I also got one of these:

power_1.png


which I have no clue how to wire...

Could I use these to simplify the process???
power_2.png
 
If you want to switch power on and off of your drivers that will work, I see it's fused also. Might to use smaller fuse or wire multiple drivers off of it. You'll need the male plug to connect to ac power source. You should be able tell what each pin is from the male plug. Or maybe it has small diagram on it somewhere.

Are you needing diagram on the ac power meters? I can draw you one when I get off work.
 
If you want to switch power on and off of your drivers that will work, I see it's fused also. Might to use smaller fuse or wire multiple drivers off of it. You'll need the male plug to connect to ac power source. You should be able tell what each pin is from the male plug. Or maybe it has small diagram on it somewhere.

Are you needing diagram on the ac power meters? I can draw you one when I get off work.


I already attached the 3 prong plug to the ac side of the driver. But I haven't soldered the pot on because I'm trying to use a control box like fans did. He connected the dim wires from the driver to gx 12mm 2 pin aviation connectors that hook up to the control box below.

AVIATION_CONNECTOR.png


I can get those but have no clue how to wire them. I'm assuming it's like a dc barrel connector.
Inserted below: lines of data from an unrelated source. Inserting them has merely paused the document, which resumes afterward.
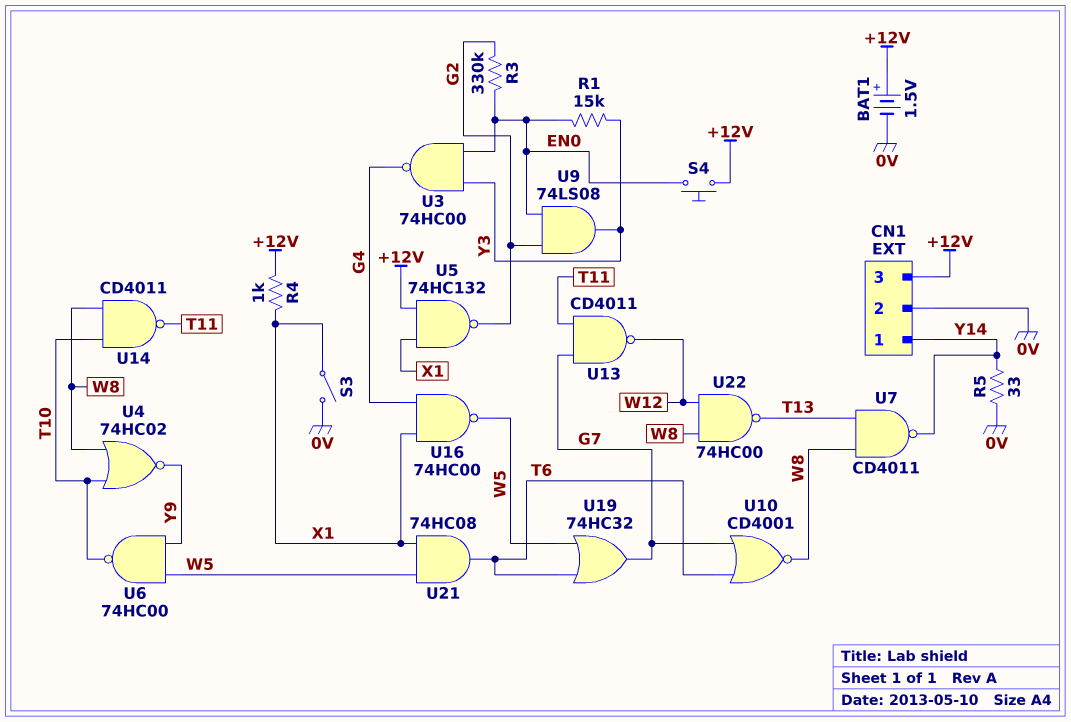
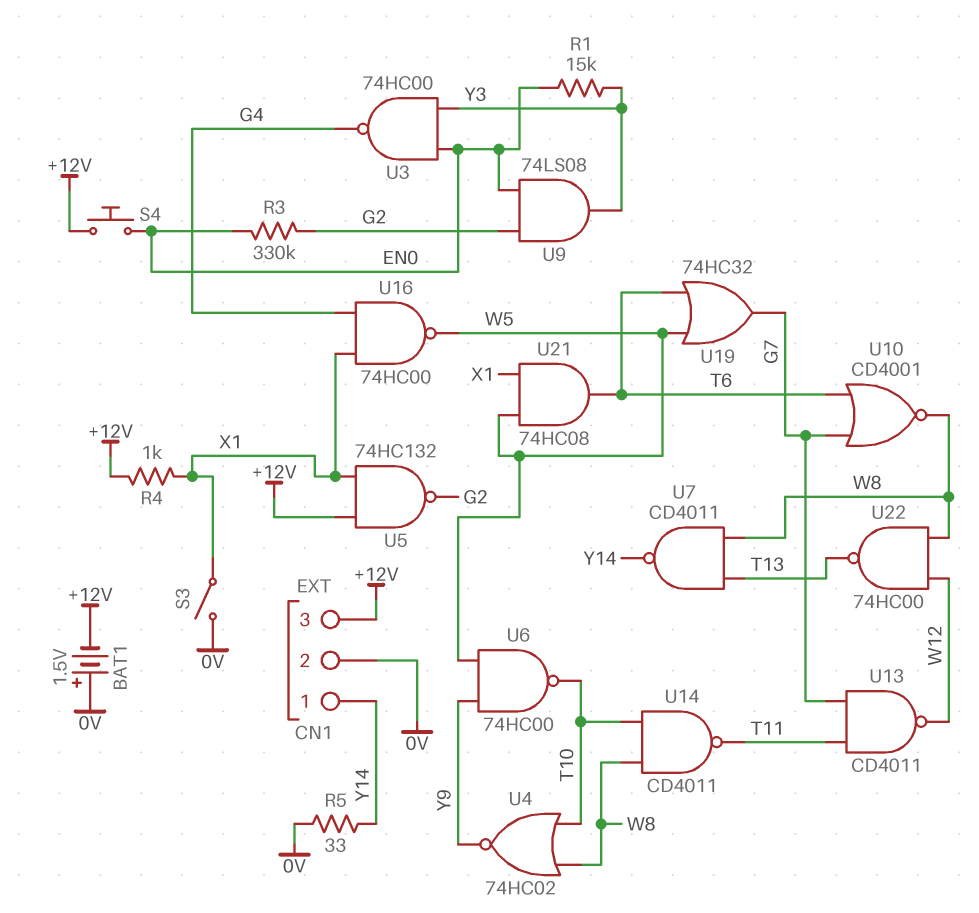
BAT1: 1.5V (plus +12V, minus 0V) -> 1.5V (plus 0V, minus +12V)

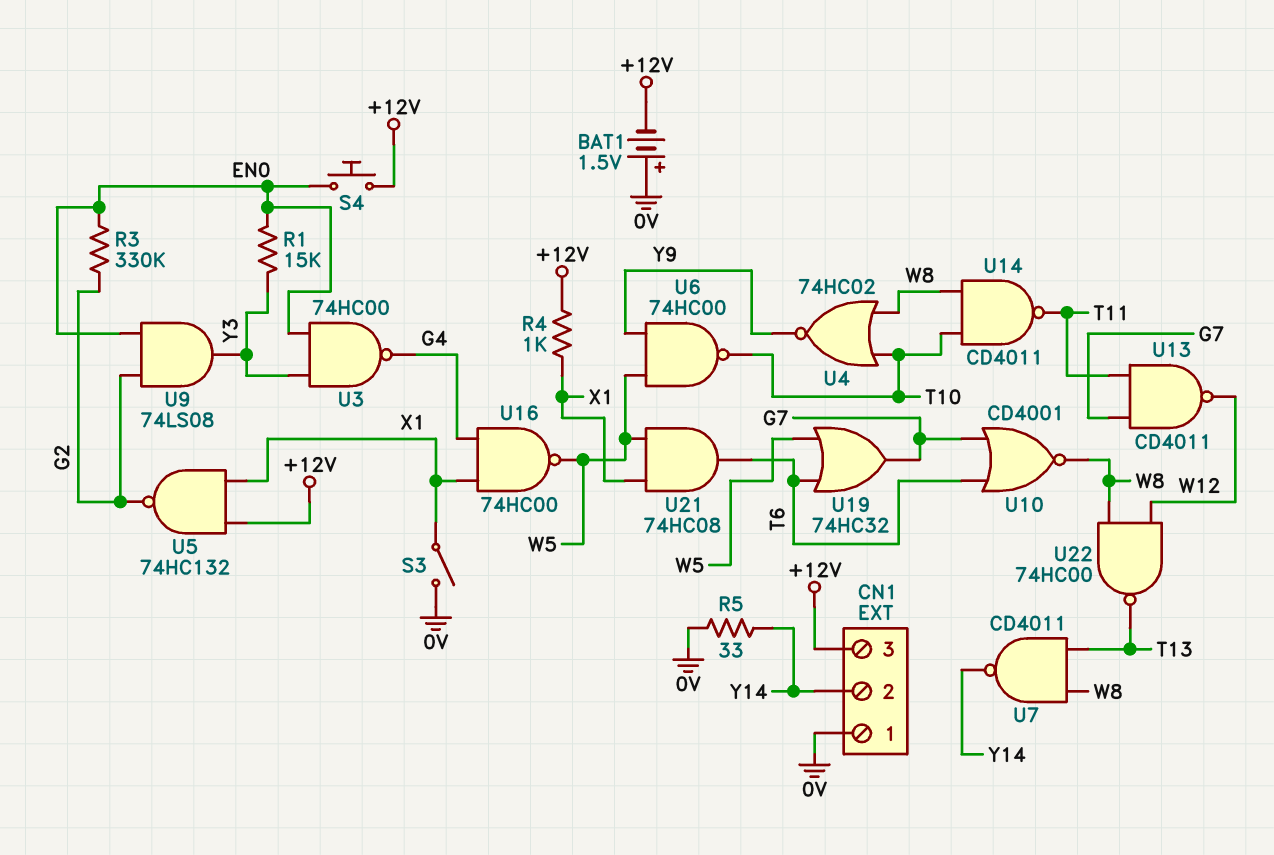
CN1 pin 1: Y14 -> 0V
CN1 pin 2: 0V -> Y14

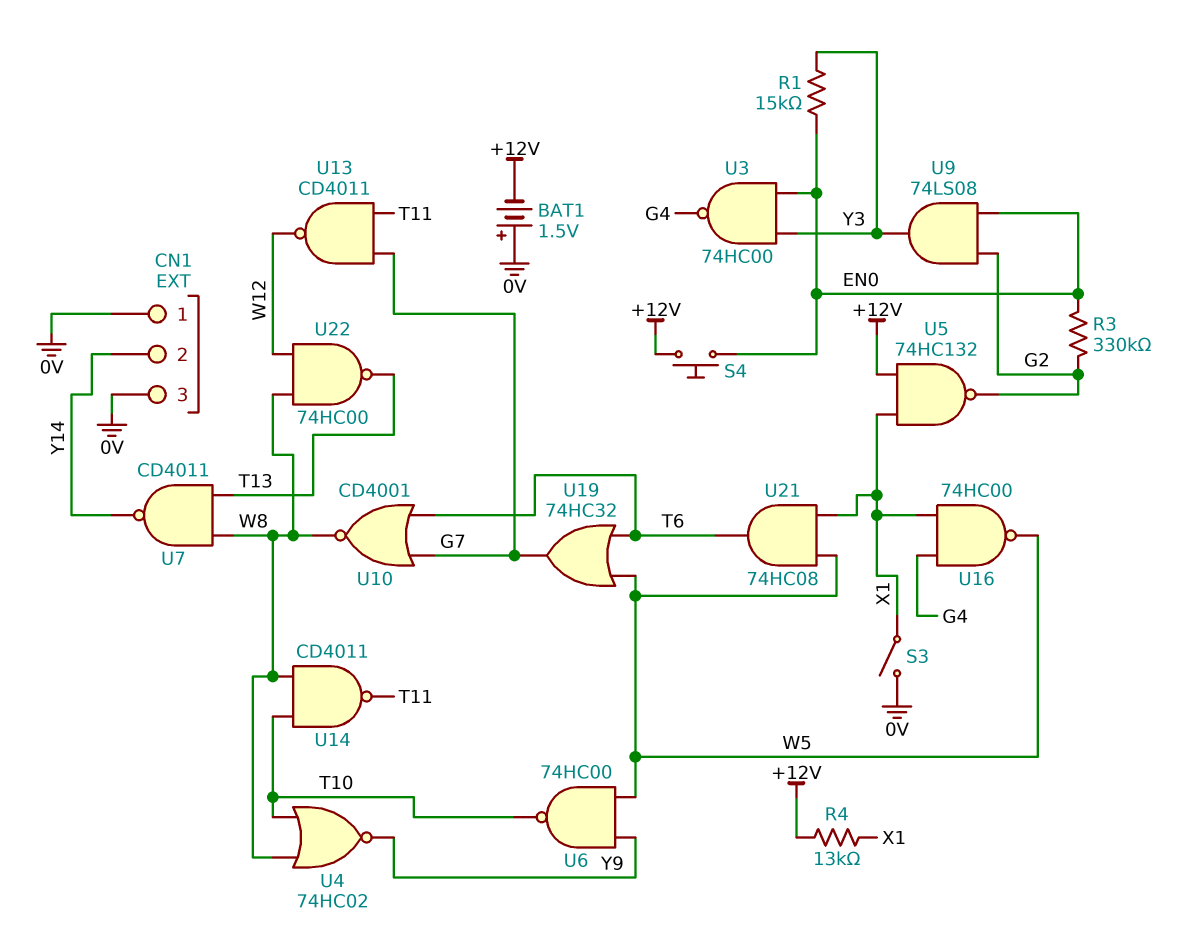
CN1 pin 3: +12V -> 0V
R4: 1k (+12V, X1) -> 13k (+12V, X1)
R5: 33 (0V, Y14) -> none

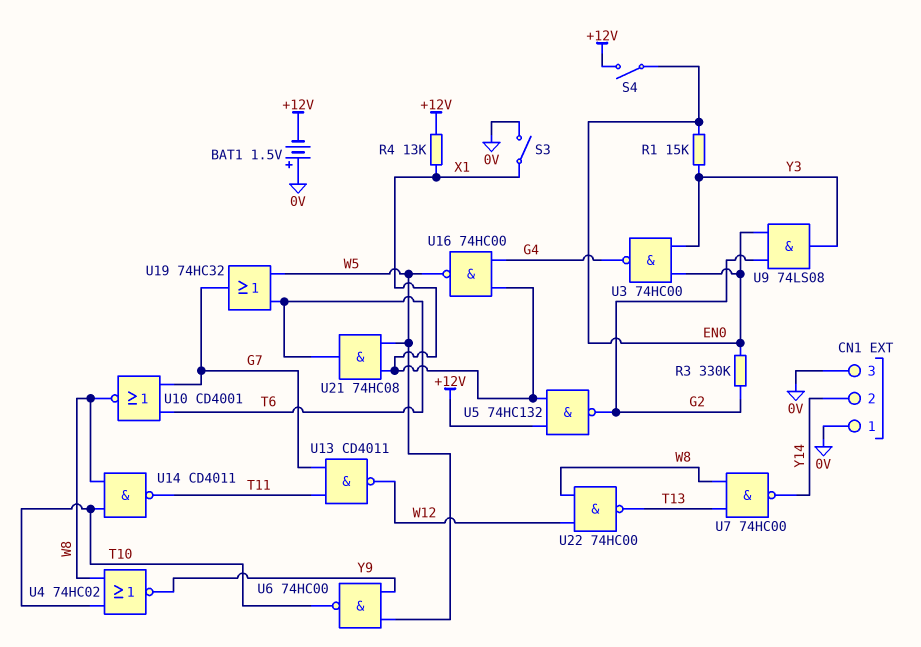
S4: button (+12V, EN0) -> switch (+12V, EN0)
U7: NAND CD4011 (in T13, in W8, out Y14) -> NAND 74HC00 (in T13, in W8, out Y14)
If you know how I'd love a drawing or instructions.... but my main concern is the power monitors.

POWER_MONITOR.png


The yellow cables are the dim wires connected to the male aviation connector, but my power monitor has 4 connections one side.

power_monitor_instructions.JPG


plus a shunt

shunt.jpg


I don't know what wires to hook up to the monitor or to the shunt. I don't know where I can place the shunt in the project box I got (abs 12x12x6). Fan only has 1 wire connected to it so I thought I could copy that. I tried making sense of his drawing on post #76 pg 6 but I don't know jack about power,circuits, electricity.

Do I need those power on switches? Is there a work around? If you can post a pic or send me link so I can learn how to wire this part too that'll be great.